Stored items from a collection
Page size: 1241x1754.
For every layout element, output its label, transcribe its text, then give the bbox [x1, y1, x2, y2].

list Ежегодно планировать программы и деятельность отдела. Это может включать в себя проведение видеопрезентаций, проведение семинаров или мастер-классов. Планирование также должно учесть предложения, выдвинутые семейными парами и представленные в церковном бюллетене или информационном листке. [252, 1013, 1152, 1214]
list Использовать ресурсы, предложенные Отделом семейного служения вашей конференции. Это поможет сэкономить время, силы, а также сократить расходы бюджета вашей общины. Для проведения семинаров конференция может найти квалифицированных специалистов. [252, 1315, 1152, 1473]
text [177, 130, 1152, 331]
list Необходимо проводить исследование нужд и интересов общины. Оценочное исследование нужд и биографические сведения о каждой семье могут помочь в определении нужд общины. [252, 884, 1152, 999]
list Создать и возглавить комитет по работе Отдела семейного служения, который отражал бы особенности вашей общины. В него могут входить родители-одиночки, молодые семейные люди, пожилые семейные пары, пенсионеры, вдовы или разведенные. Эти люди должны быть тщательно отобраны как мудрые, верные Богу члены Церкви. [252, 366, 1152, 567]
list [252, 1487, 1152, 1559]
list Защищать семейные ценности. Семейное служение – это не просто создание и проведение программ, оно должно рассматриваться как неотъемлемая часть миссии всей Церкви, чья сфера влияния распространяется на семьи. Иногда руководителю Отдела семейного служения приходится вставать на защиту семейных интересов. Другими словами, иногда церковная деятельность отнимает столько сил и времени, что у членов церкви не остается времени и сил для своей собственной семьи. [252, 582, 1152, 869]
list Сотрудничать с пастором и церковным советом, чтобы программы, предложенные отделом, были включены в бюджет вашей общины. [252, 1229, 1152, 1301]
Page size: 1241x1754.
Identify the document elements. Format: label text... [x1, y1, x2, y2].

• _Aim of the exercise_
Using the entries above, restate word for word every line from the one that contains "list [252, 1487, 1152, 1559]" through the last.

• _Response to the exercise_
list [252, 1487, 1152, 1559]
list Защищать семейные ценности. Семейное служение – это не просто создание и проведение программ, оно должно рассматриваться как неотъемлемая часть миссии всей Церкви, чья сфера влияния распространяется на семьи. Иногда руководителю Отдела семейного служения приходится вставать на защиту семейных интересов. Другими словами, иногда церковная деятельность отнимает столько сил и времени, что у членов церкви не остается времени и сил для своей собственной семьи. [252, 582, 1152, 869]
list Сотрудничать с пастором и церковным советом, чтобы программы, предложенные отделом, были включены в бюджет вашей общины. [252, 1229, 1152, 1301]
Page size: 1241x1754.
Identify the document elements. Format: label text... [x1, y1, x2, y2].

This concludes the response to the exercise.